Remove all mops, brooms and curtain rods from the house. These will be used to swing around until they come in contact with a window, a person or some ornament you thought to be well out of reach. 
Remove all curtains and blinds. Curtains will be used to swing on and climb up while blinds will be pulled upon. The cords on blinds really are a life-hazard.
Remove all bookshelves. These make great ladders. Even if screwed to a wall the books will end up as a pile on the floor, the shelves will be climbed and the books hurled. 
Remove all beds. These are merely climbing devices, used to jump down on unwary people. 
Remove all doorknobs on kitchen cupboards. These will be used to climb up to get the things you thought were safe. Like the specially sharpened Global knives. You will come across said toddler later with the sharpest knife stuck down the back of his nappy for easy access. 
Remove all chairs, laundry baskets and storage boxes. These will be dragged around and made into a tower to get to all the places where you have stored precious and/or dangerous object. 
Remove all dog and cat bowls. Water and food will be blended and then up-ended. 
Don't even think about owning a tool kit. No matter where you put it, the contents will be found and said toddler will be found lunging at someone with a screwdriver or carefully scraping all the paint of the walls with it. 
Remove all sunscreens, lotions, potions and soaps with spray functions. These will be used to 'decorate' the walls. 
Laptops will be ruined. Just accept it. At present mine is missing 3 keys, has a crack in the mousepad and a dent in the case. The kind people at Apple fixed the screen for me after it was jumped on the last time. It is not yet 18 months old. 
Don't even think about PCs. 
I would go on. But basically, I think I'm saying that what you want to do is to find a nice cave and carefully pad the walls. Sleep on mats. Eat raw, un-cut food and wash in a stream.

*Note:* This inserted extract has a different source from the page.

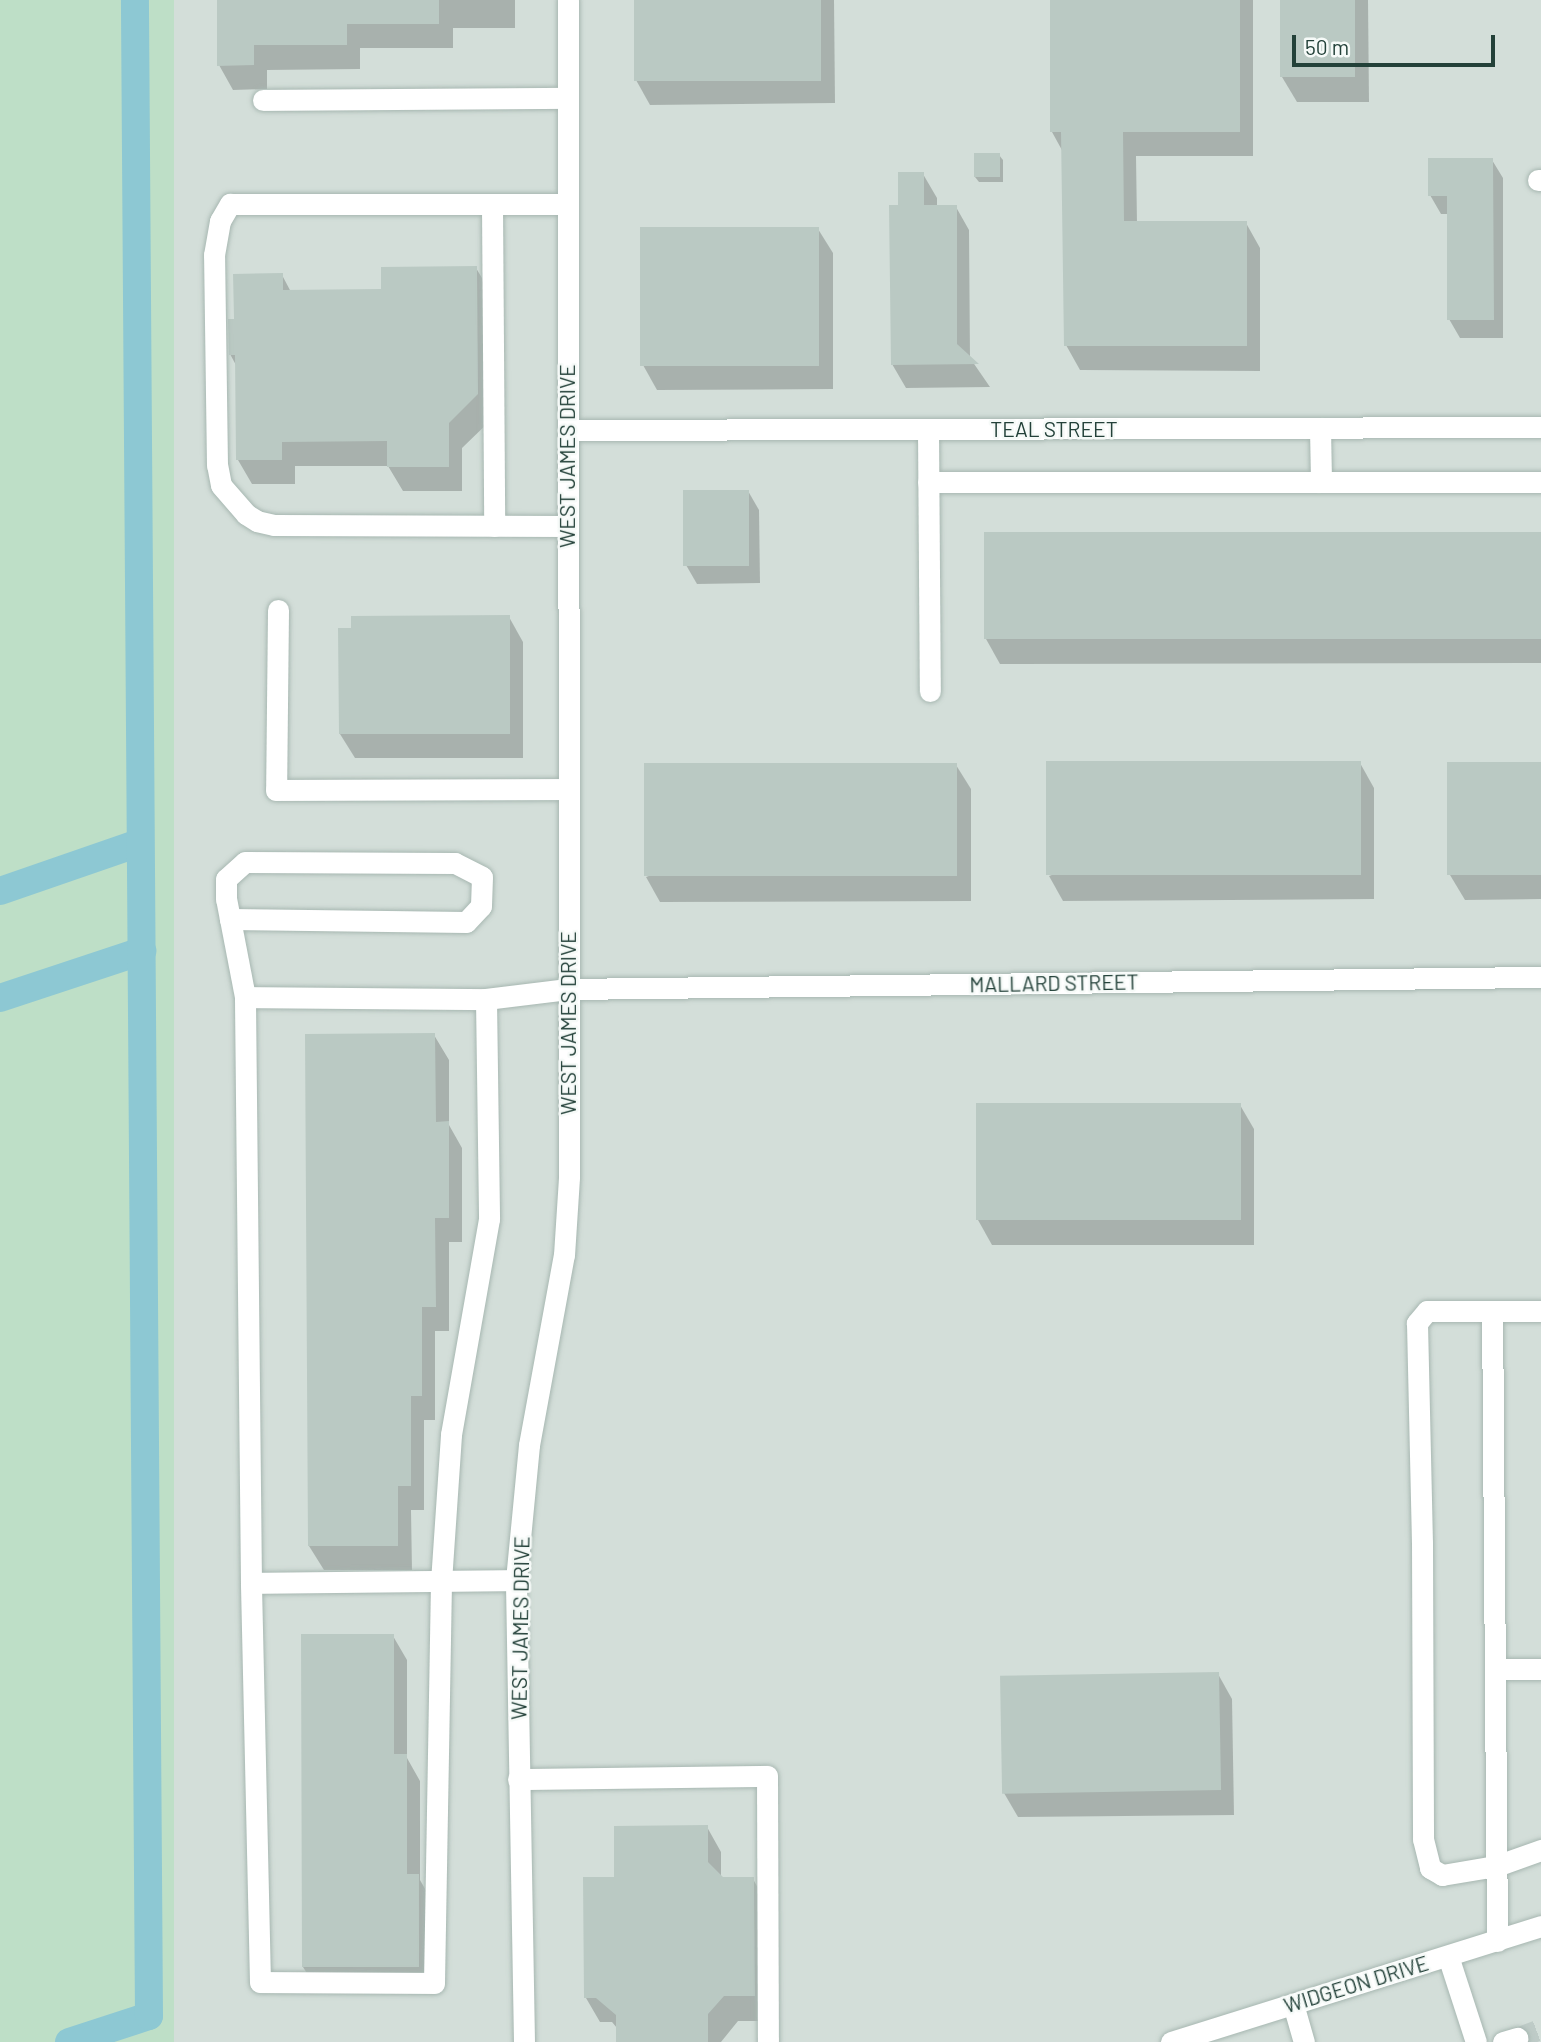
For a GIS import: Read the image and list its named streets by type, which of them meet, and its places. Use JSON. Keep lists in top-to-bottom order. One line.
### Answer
{"streets":{"street":["TEAL STREET","WEST JAMES DRIVE","MALLARD STREET","WIDGEON DRIVE"]},"crossings":[["TEAL STREET","WEST JAMES DRIVE"],["WEST JAMES DRIVE","MALLARD STREET"]],"scale_bar":"50 m"}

Spirited (read destructive) toddlers and the 21st century do not mix. 

*Oddly, as yet my Poppet, despite reaching toddlerhood, shows no destructive tendencies. She is too busy collecting shoes. If I have another child and it is a boy I am dressing it in pink and lace and it will only be allowed to play with dolls and teddies. 

*O - did I forget to mention coffee machines? Let's just say our coffee grinder, as of this morning, is 'somehow' full of dishwashing liquid.